They like the show – but did they see the ad?

With new technology and new players like Rogers, true TV ad audience measurement is just around the corner

So you paid millions to advertise in CSI: Miami. It’s got great ratings, the right demo for your product and not a bad environment (though the post mortem scenes might not go well with, say, pasta sauce).

Now if people would only stop taking pee breaks during the commercials, you’d be all set. Because you know they’re watching the show – the Nielsen and BBM numbers tell you that – but all you really care about is whether they’re watching the ads.

For years now, advertisers have screamed for Nielsen and BBM to measure the audiences for the ads, rather than the shows, and for years it’s been too expensive or technically difficult.

But now that’s all about to change.

Why? Ian MacLean, director of iTV Lab at Media Experts in Montreal, says the move to digital television is the key.

‘Because digital set-top boxes have a unique identifying address – much the same as a computer has an ISP address – we can now measure with great precision whether an ad was played on the television set in a digital household,’ he says. ‘There are billions of dollars spent on television advertising and I think in this climate of accountability they want to be able to measure ROI on ad investment. It is possible in a digital environment.’

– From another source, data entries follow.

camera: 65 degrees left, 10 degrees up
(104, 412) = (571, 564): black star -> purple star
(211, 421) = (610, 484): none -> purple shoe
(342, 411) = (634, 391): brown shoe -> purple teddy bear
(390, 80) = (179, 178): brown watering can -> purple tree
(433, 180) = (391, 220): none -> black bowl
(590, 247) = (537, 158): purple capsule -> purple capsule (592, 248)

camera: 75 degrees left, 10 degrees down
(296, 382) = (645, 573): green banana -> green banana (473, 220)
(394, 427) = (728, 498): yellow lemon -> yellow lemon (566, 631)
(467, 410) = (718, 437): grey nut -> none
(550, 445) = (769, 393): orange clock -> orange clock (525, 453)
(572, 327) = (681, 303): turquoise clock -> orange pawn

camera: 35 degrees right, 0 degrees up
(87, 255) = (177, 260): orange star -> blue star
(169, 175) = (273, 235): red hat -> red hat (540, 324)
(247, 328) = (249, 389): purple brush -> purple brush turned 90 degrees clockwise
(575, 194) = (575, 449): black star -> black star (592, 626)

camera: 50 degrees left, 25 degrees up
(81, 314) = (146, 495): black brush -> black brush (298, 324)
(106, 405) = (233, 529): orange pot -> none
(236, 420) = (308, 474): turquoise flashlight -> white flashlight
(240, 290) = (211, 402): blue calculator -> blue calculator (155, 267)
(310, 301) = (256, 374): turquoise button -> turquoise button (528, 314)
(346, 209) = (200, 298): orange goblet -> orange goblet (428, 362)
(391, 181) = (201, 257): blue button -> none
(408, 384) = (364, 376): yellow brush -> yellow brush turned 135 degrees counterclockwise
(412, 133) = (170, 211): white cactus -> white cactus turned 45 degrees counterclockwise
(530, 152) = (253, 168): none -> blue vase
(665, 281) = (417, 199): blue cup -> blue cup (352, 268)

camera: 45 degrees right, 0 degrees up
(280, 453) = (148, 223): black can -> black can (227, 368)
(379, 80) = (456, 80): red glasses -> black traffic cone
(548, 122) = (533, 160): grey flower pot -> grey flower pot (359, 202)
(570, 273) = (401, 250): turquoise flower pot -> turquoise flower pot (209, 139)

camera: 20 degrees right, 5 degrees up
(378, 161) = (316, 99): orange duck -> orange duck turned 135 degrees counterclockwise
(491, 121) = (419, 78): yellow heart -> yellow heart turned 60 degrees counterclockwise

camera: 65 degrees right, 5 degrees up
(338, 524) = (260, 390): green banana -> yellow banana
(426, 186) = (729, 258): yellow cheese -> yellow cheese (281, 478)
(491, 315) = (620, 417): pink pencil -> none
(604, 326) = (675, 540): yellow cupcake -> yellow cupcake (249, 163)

MacLean adds that there are privacy issues around collecting this information, but two-way communication can give viewers the opportunity to opt in and agree to have their viewership measured.

Dean MacDonald, COO of Rogers Cable, says from a technical perspective, audience measurement through set-top boxes is possible and something that Rogers will look at down the road.

MacDonald believes that digital cable measurement would provide accuracy and sophistication – and even cross-platform measurement.

‘Advertising on the Internet is increasing and we know the reach of the medium is increasing as well. The good news is that all those services are online. Whether it is a digital set-top box or the Internet, as long as they’re connected to a device that’s digital in some form. The means, if not evident today, is just lying on the surface waiting for the right software to be applied to it.’

Mike Leahy, president of Nielsen Media Research in Markham, Ont., points out that audience measurement in one-minute increments has been available for years and Nielsen’s Spotwatch service has enabled practical use of that data.

But because most ads are 30 seconds, he admits that advertisers are looking for more granularity.

Thus, Nielsen is working on new software and other technology that will allow more finely granulated audience measurement. It will take its first stab at achieving this goal by launching an ‘active-passive people meter’ in the U.S. next summer, but Leahy says the company is also working on a system that would work with the digital BDUs, just as MacLean and MacDonald visualize.

‘With equipment-specific panels we could go to Cogeco, Rogers, Videotron or Shaw and actually pull the data through the digital set-top boxes,’ says Leahy. ‘We can then shoot a software meter right to the TV set, where we could deliver a kind of onscreen ability to do the people meter side of the measurement. You will get bigger samples but you will still need traditional panels to ensure you’ve got representation of all the ways people view TV, whether off air, cable, satellite or digital.’

Leahy cautions, however, that there are some concerns regarding commercial, as opposed to program audience measurement. In particular, he says, once you have data segmented in less than one-minute increments, the data can be less reliable and more difficult to manage.